NASA completes record sustained burn of revolutionary rocket engine
NASA has pushed forward a revolutionary new rocket technology at its Marshall Space Flight Center in Huntsville, Alabama. Engineers at the facility fired the 3D-printed Rotating Detonation Rocket Engine (RDRE) for a record 251 seconds with 5,800 lb (2,631 kg) of thrust.
For over six decades, NASA has relied on chemical rockets to launch its vehicles into space. It works, but chemical rockets suffer from the fact that they've been operating in the neighborhood of their theoretical limit since 1942. This isn't helped by the fact that most liquid rockets are essentially unchanged in their basic design since the days of the German V2s.
To squeeze a bit more performance out of rocket engines, NASA is looking at a fundamentally different design with the RDRE.
Instead of a combustion chamber where fuel and oxygen are fed in to burn at subsonic speed, in an RDRE these are introduced into a gap between two coaxial cylinders. When this mixture is ignited, they form a closely coupled reaction and shock wave. That wave travels inside the gap at supersonic speed, generating more heat and pressure.
If this burn can be sustained, it can produce a rocket thrust that is much more efficient. In fact, NASA says that the latest test firing was powerful enough and long enough that it could meet the requirements for a lander touchdown or deep space burn required for a mission to the Moon or Mars.

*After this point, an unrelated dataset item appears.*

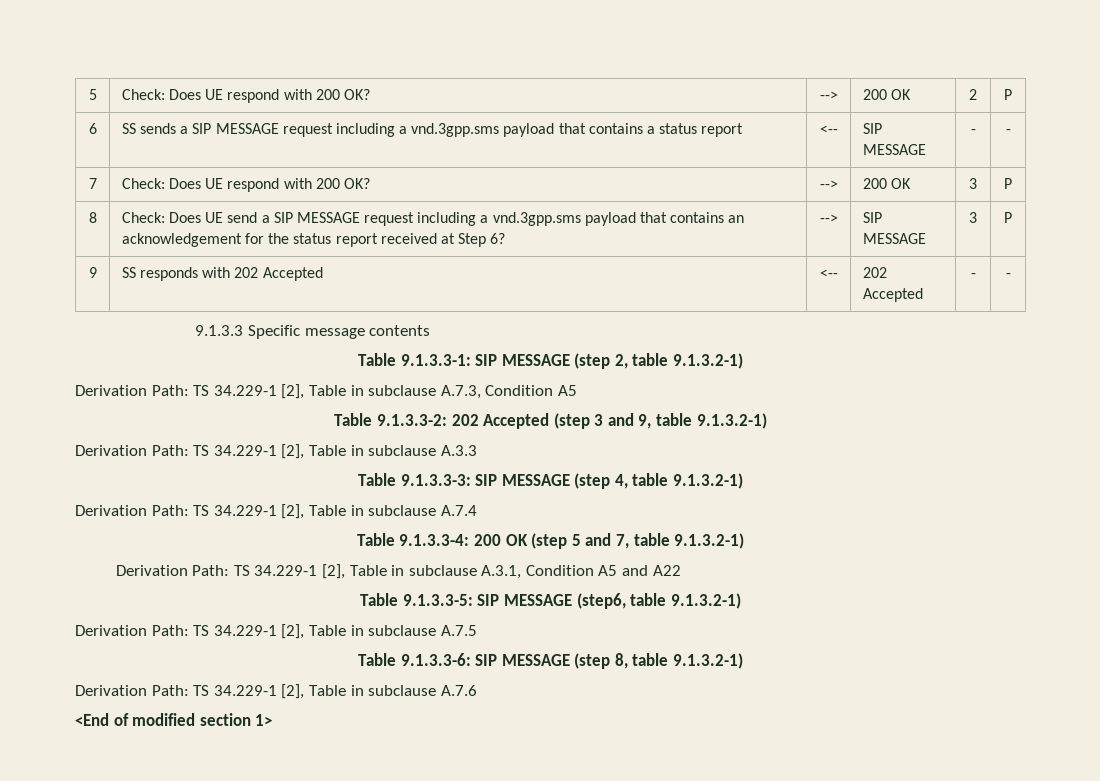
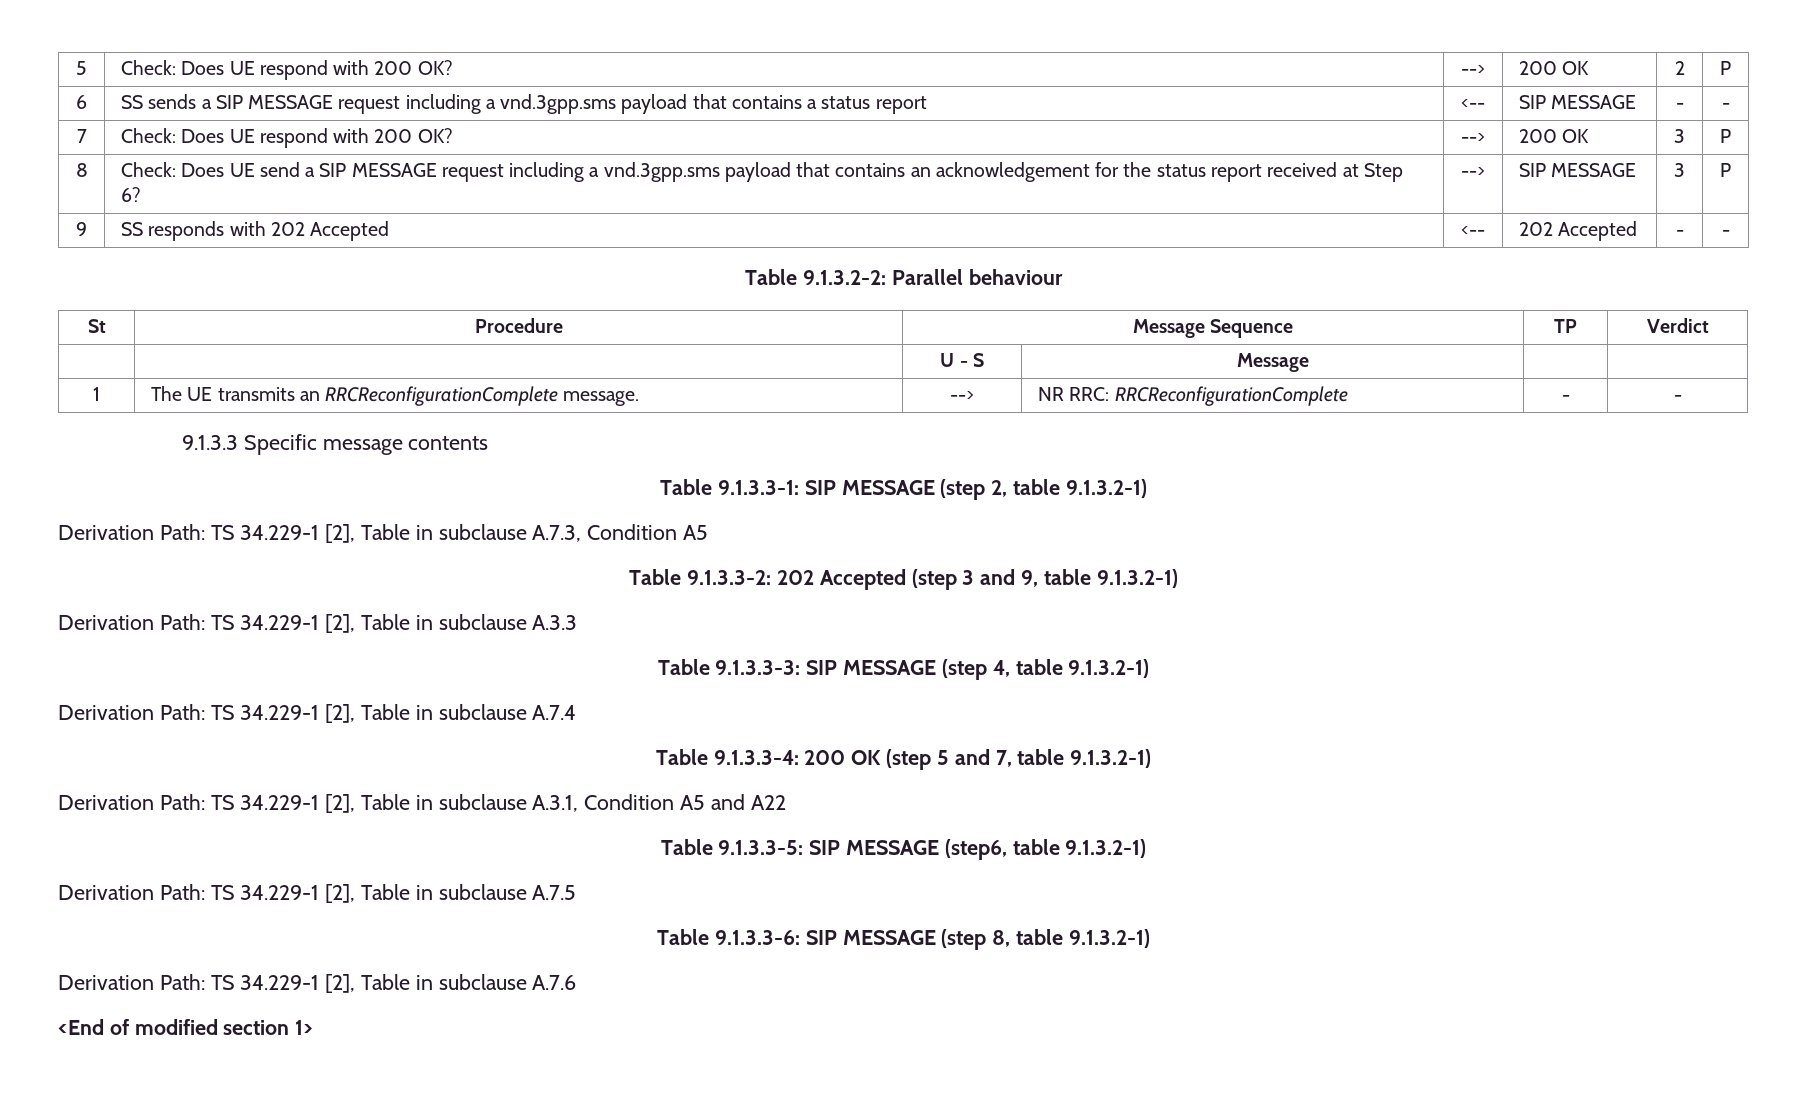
(1011, 275) none -> [745,269,1063,285] [87,319,106,333] [474,318,563,333] [1132,319,1294,338] [1554,319,1577,333] [1646,318,1709,333] [940,353,984,367] [1236,353,1309,372] [93,387,100,401] [150,386,640,406] [950,391,974,401] [1037,386,1348,406] [1561,395,1570,401] [1673,395,1682,401] // Table 9.1.3.2-2: Parallel behaviour // St | Procedure | Message Sequence | TP | Verdict // | | U - S | Message | | // 1 | The UE transmits an RRCReconfigurationComplete message. | --> | NR RRC: RRCReconfigurationComplete | - | -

However, NASA stresses that the technology is far from mature and that test firings like this one are needed to scale up the combustor for different thrust classes. If this is successful, RDREs could find work in landers, upper stage boosters, and retropropulsion to land large payloads on the surface of Mars.
"The RDRE enables a huge leap in design efficiency," said Marshall combustion devices engineer Thomas Teasley. "It demonstrates we are closer to making lightweight propulsion systems that will allow us to send more mass and payload further into deep space, a critical component to NASA’s Moon to Mars vision."